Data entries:

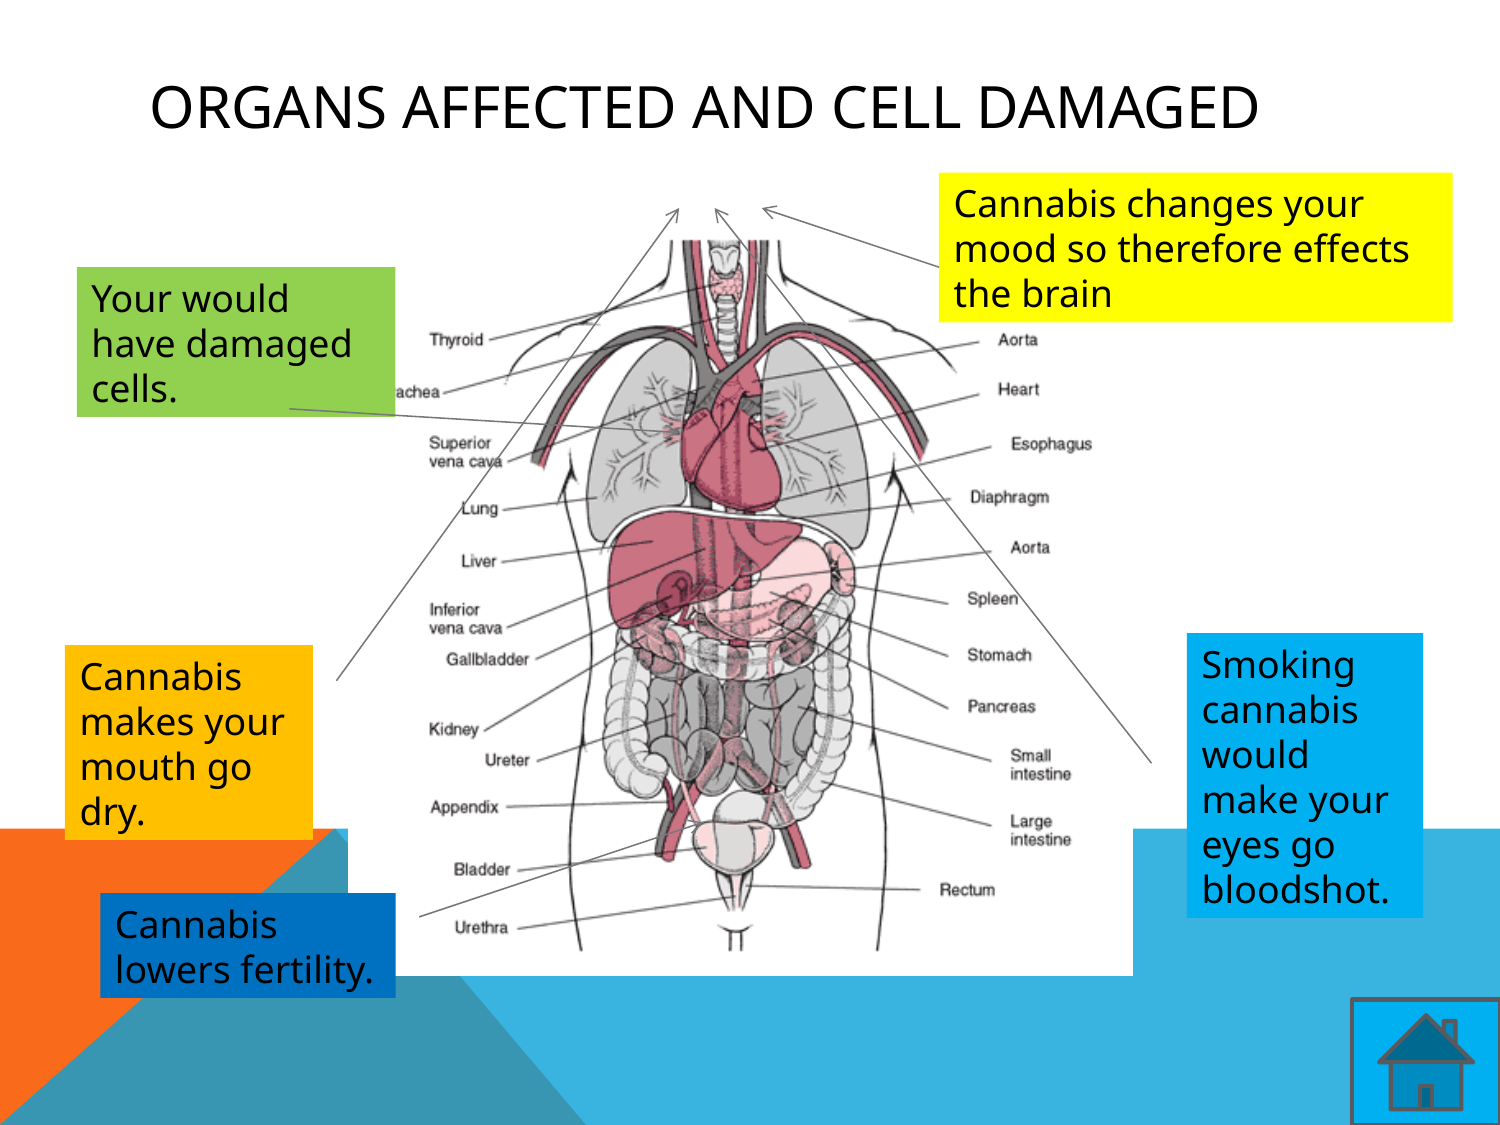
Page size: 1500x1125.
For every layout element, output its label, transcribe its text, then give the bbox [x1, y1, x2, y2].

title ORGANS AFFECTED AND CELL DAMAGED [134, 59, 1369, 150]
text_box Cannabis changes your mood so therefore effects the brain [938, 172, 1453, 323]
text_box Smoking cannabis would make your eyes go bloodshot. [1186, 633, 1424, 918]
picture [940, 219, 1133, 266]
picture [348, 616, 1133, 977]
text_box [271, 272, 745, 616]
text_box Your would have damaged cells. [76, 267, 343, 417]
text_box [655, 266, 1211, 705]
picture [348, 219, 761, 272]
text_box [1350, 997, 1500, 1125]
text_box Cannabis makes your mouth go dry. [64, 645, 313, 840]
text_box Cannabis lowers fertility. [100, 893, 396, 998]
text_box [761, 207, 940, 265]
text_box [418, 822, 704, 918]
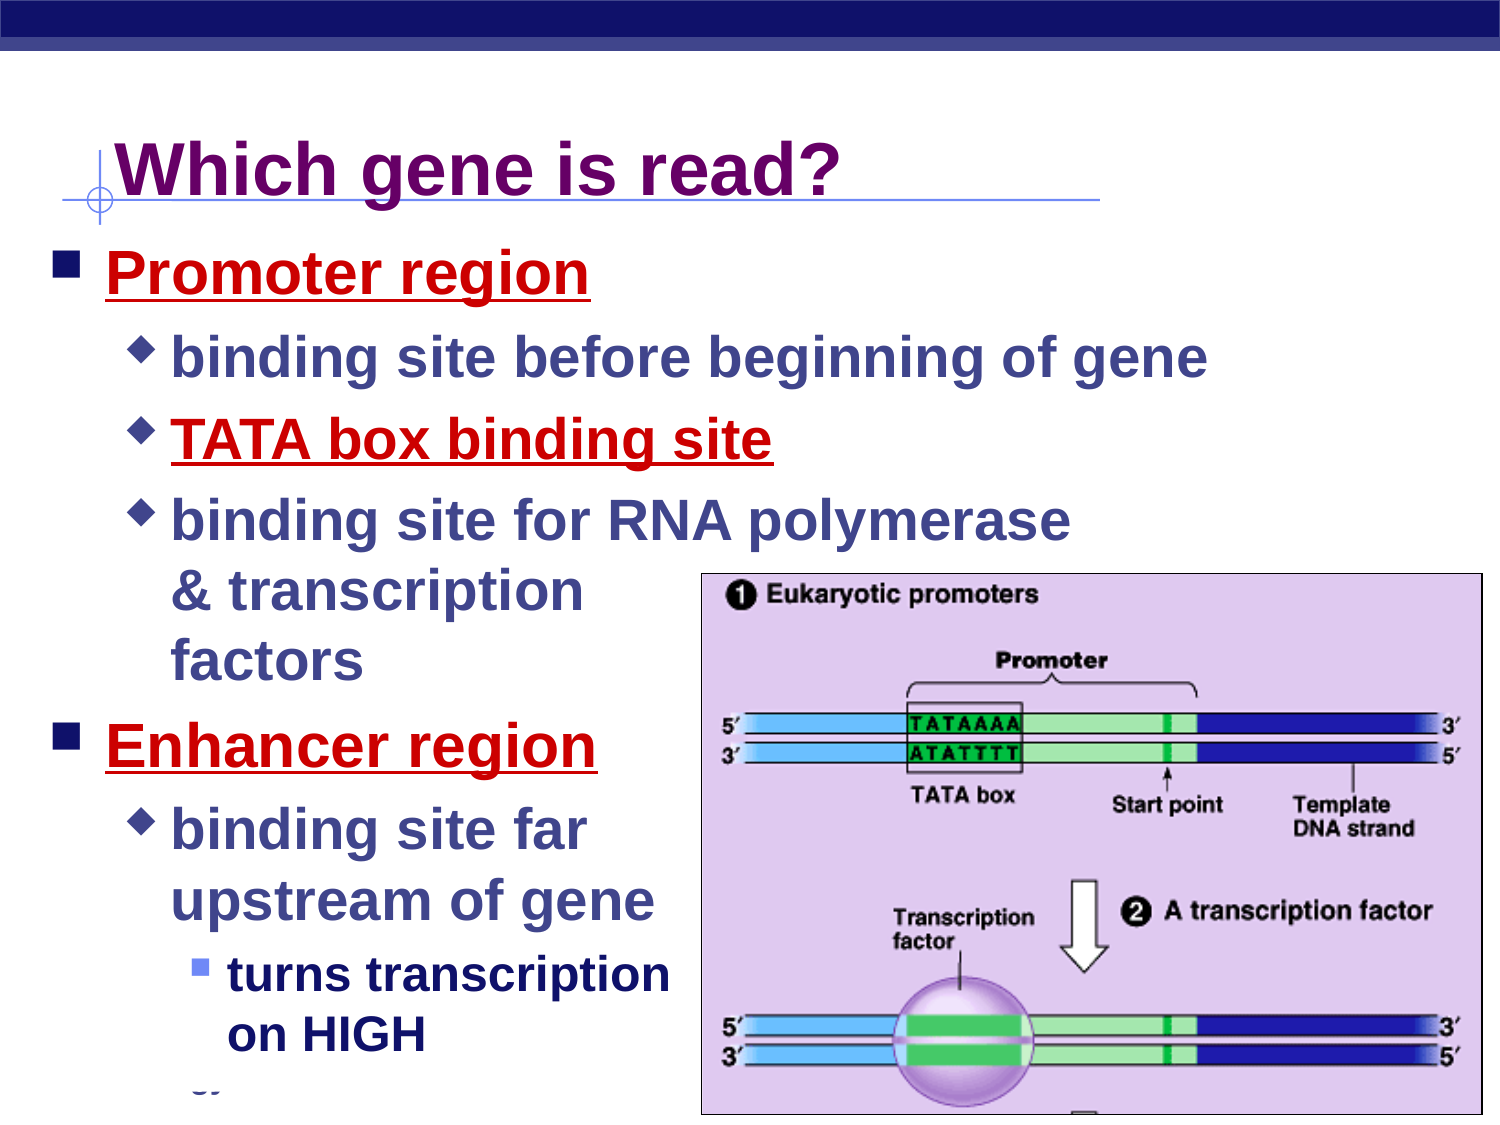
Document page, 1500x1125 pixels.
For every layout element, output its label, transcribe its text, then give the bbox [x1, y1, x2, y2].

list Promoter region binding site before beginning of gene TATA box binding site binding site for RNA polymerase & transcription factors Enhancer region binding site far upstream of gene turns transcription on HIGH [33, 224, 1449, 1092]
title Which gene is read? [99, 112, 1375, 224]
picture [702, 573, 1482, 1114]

**Work order**. Nothing but the records, restated word for word and stripped of images, belongs in the answer.

**Reply**.
Page size: 1500x1125.
For every layout element, output its label, transcribe its text, then give the bbox [x1, y1, x2, y2].

title ORGANS AFFECTED AND CELL DAMAGED [134, 59, 1369, 150]
text_box Cannabis changes your mood so therefore effects the brain [938, 172, 1453, 323]
text_box Smoking cannabis would make your eyes go bloodshot. [1186, 633, 1424, 918]
picture [940, 219, 1133, 266]
picture [348, 616, 1133, 977]
text_box [271, 272, 745, 616]
text_box Your would have damaged cells. [76, 267, 343, 417]
text_box [655, 266, 1211, 705]
picture [348, 219, 761, 272]
text_box [1350, 997, 1500, 1125]
text_box Cannabis makes your mouth go dry. [64, 645, 313, 840]
text_box Cannabis lowers fertility. [100, 893, 396, 998]
text_box [761, 207, 940, 265]
text_box [418, 822, 704, 918]
Document page, 1500x1125 pixels.
For every layout element, output its label, transcribe its text, then give the bbox [x1, y1, x2, y2].

list Promoter region binding site before beginning of gene TATA box binding site binding site for RNA polymerase & transcription factors Enhancer region binding site far upstream of gene turns transcription on HIGH [33, 224, 1449, 1092]
title Which gene is read? [99, 112, 1375, 224]
picture [702, 573, 1482, 1114]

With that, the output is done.